J’ai voulu exercer un métier qui a du sens. Avec le recul, je commencerais par un ou deux ans de formation. En même temps, peut-être que si j’avais suivi une formation, je n’aurais pas eu envie d’exercer le métier…

Il faut dire qu’après mes études en STAPS, il y a eu une année où je me suis un peu perdu dans l’idée d’avoir une carrière. Je vivais déjà dans la caravane à ce moment-là. Je voulais devenir quelqu’un, être connu, reconnu, avoir des maisons, être rentier, avoir beaucoup d’argent. Le regard des autres, c’était quelque chose d’important pour moi.

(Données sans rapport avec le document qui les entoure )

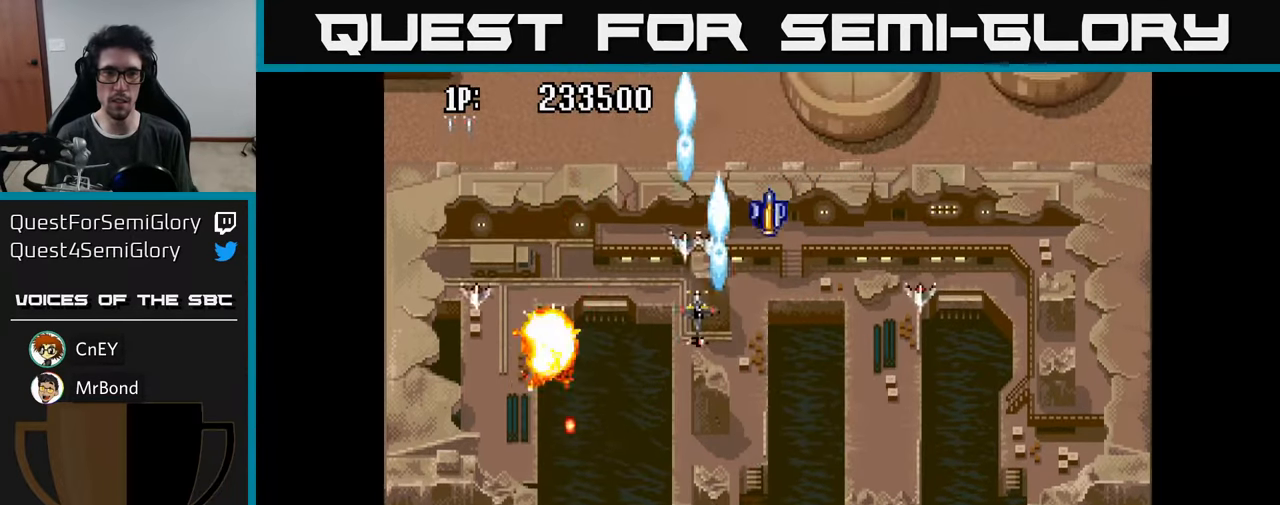
{"buttons": ["A", "DPAD_RIGHT"], "left_stick": "center", "right_stick": "center", "events": [[34, "A", "up"], [50, "DPAD_UP", "down"], [100, "A", "down"], [200, "A", "up"], [267, "DPAD_RIGHT", "down"], [284, "A", "down"], [367, "A", "up"], [450, "A", "down"], [484, "DPAD_UP", "up"]]}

C’est un conditionnement. J’étais un peu tombé dans les idées du développement personnel. Abandonner cette vision des choses, ça n’a pas été évident. J’ai compris que chercher à devenir quelqu’un, ça n’a pas de sens.

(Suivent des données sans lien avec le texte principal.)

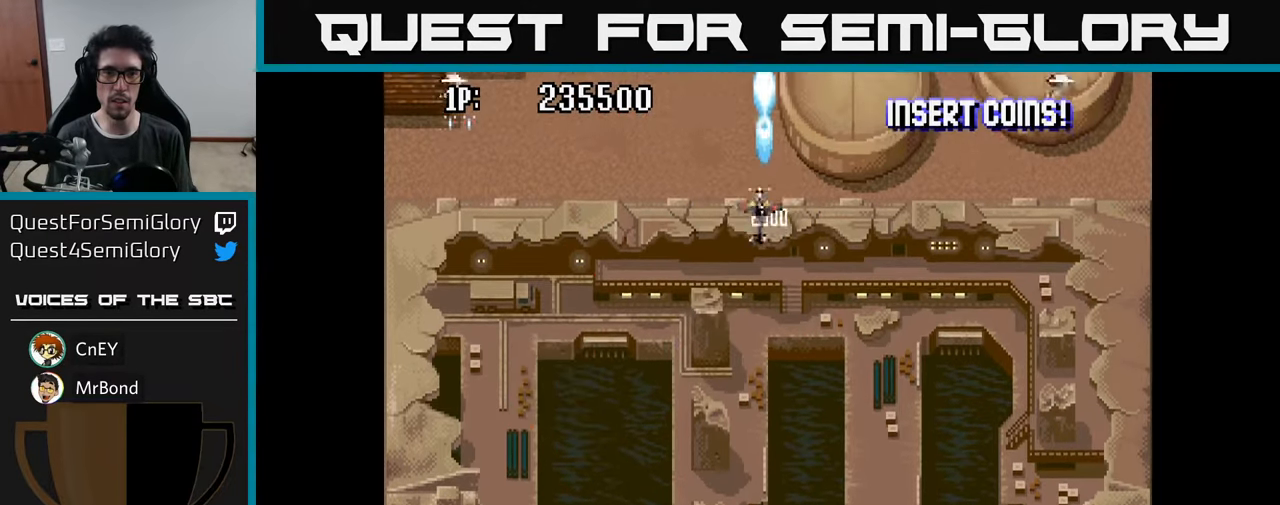
{"buttons": ["A", "DPAD_DOWN"], "left_stick": "center", "right_stick": "center", "events": [[34, "A", "up"], [34, "DPAD_DOWN", "down"], [50, "DPAD_RIGHT", "up"], [100, "A", "down"], [234, "A", "up"], [284, "A", "down"], [384, "A", "up"], [434, "A", "down"]]}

Aujourd’hui, je n’ai plus du tout ce genre de désir. Et quand on n’a plus ce type de buts à atteindre, ça devient plus simple.

Maintenant je ne changerais pour rien au monde. Il faudrait juste que je puisse prendre un peu de recul, trouver un juste milieu par rapport à mon idée de départ.

Ce serait bien de dégager du temps libre, aussi. La notion de liberté que je recherchais au début, elle n’est pas encore là.

Mais ça fait seulement trois ans que je me suis lancé. Je me dis toujours que l’année suivante sera la bonne.

Je vends mes légumes chaque mardi chez Marion* et Grégoire, le vendredi au marché d’Hérissart et le samedi au magasin du jardin, un petit bâtiment en torchis que j’ai construit.

On vend aussi des paniers pour un dispositif mis en place par la CAF. Elle finance quasi l’intégralité du panier pour les personnes qui ont peu de moyens. On compose le panier nous-mêmes. Je mets mes légumes, Marion un pain, Xavier du fromage.

Sinon, j’ai planté 200 arbres fruitiers. Je ne m’en occupe pas du tout pour l’instant, ils poussent, ils ne produisent pas encore.

J’ai aussi récupéré 18 hectares de terres agricoles de mon grand-père. On pourrait mettre en place un éco-village…


* Marion Bacrot, panicultrice rencontrée par La Forge le 29/08/2020 dans le cadre des Alouettes.